Millennials are often labelled as ‘disruptors’ in the workplace, but in reality, this just isn’t the case. The question is, are millennials really challenging the way we work and most importantly, how we create, design and shape our workplaces? Maybe not to the extent we think they are.
Leesman is the world’s largest assessor of workplace effectiveness, and we’ve surveyed over quarter of a million employees worldwide. Since the benchmarking tool’s launch in 2010, our team of independent statisticians have not derived any evidence that millennials are rebelling against typical workplace strategies. In fact, our databank’s latest research on activity-based working (ABW) – where employees can select a series of different spaces that best supports the particular activity being undertaken – reveals that millennials are, contrary to the headlines, the least likely group to work in an activity based way, and are instead the most likely to sit at the same workstation to complete their daily tasks.
In fact, those in our database under 34 are the age group who are reporting the highest satisfaction with their workplace environments. Unfortunately though, there appears to be a fixation on workplaces not being ‘fit’ for millennials or indeed any generation beyond that - especially from those who could benefit from redesigning your businesses’ space.
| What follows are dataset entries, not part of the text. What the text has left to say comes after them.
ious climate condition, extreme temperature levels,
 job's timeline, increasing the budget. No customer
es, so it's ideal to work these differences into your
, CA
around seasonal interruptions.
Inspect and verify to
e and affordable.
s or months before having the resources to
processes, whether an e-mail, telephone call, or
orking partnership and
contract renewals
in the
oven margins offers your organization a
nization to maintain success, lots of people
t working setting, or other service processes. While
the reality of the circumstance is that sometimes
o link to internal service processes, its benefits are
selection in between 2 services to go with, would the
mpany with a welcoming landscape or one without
Granted, they aren’t functioning the way they should be for employees, but the problems go much deeper than what the usual headlines say. We constantly hear of young people’s desires for beanbags, sofas, imported grass, fashionable artisan coffee offerings and the occasional slide or swing. The thing is, we aren’t seeing the evidence to back this up. And if the recent headlines on Apple’s new campus are anything to go by, they’re not helping people work effectively or remain satisfied. Instead, our research is pointing in the direction of the real challenge – to create workplaces that are able to support a wide-range of different tasks.
As individuals progress through their career, the number of different types of tasks that form part of their average working days starts to accumulate and become more complex and it is here that corporate workspaces are really failing. The ABW study shows that the more complex an employee’s daily work profile and the more activities they carry out, the more beneficial it is for them to work in a mobile way that utilises multiple settings and areas – not just their assigned desk or workstation.
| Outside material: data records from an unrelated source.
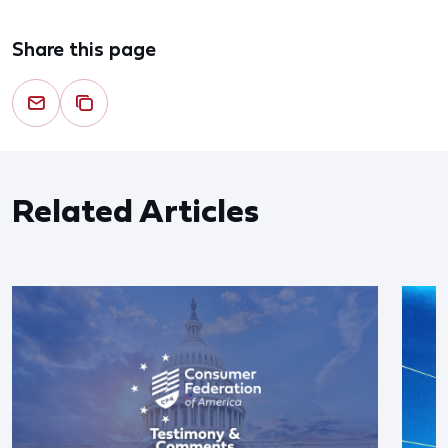
Share this page
Related Articles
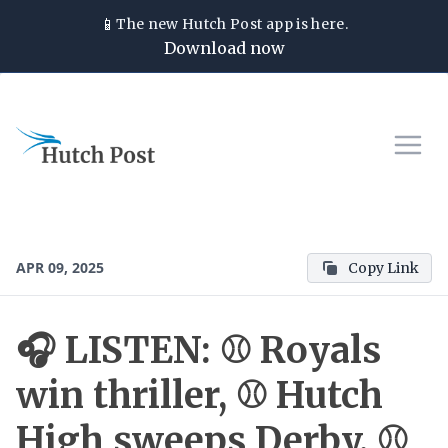
📱
The new
Hutch Post
app is here.
Download now
APR 09, 2025
Copy Link
🎧 LISTEN: ⚾ Royals
win thriller, ⚾ Hutch
High sweeps Derby, ⚾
Employees who do work in an activity based way, in environments developed to support that workstyle, report higher levels of satisfaction and are more likely to report that the workspace enables them to work productively.
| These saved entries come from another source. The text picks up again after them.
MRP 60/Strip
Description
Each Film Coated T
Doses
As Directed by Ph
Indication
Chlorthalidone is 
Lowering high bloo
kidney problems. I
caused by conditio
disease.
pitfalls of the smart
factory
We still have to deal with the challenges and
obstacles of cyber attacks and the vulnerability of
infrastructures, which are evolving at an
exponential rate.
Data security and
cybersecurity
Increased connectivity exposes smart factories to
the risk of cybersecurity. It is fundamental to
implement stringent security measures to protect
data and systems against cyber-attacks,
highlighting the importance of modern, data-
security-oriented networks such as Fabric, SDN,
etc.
With all this being said, the adoption of activity based behaviours in ABW spaces is woefully low, with 71% of employees stating they perform most or all of their activities at a single workstation. The data suggests that this apparent failure to adapt to surroundings could be crippling the productivity gains organisation’s thought possible. Despite commendable business intentions, employees are failing to adopt the behaviours necessary to realise the potential benefits of activity-based work models. This may merely be because the nature of their role doesn’t require them to work in a mobile way; or it could be because the physical, virtual and cultural infrastructure does not actively encourage the appropriate mobility behaviour. If activity based working can be proven to further support the diverse needs of the workforce, employers must then provide the necessary ‘support systems’ if their employees are to reap any benefit from such a transition, and this can’t just be tailored to certain generations or demographics, it needs to be across the entire workforce.
So perhaps millennials, being the newest additions to workforces, have a much simpler activity profile than an employee who has spent over a decade at the company. Millennials only represent 25 to 30 per cent of the working population in most organisations, so designing purely for them risks disrupting the workplace for everyone else. Seeing as they are the least likely to embrace or gain from this trend of agile working, business leaders and designers alike should stop generalising and instead begin looking at how we can make workplaces better for employees of all ages.
Ultimately, our myopic view of millennials needs to stop, particularly when we’re discussing our workplaces and the demands of millennials with regards to this - as we’re yet to see evidence to support the well-versed myths. We also need to be reminded of the fact that if sweeping statements about millennials are made, shared and sensationalised, they might appear very real, they might even be true, but don’t assume it’s exclusive to this generation alone.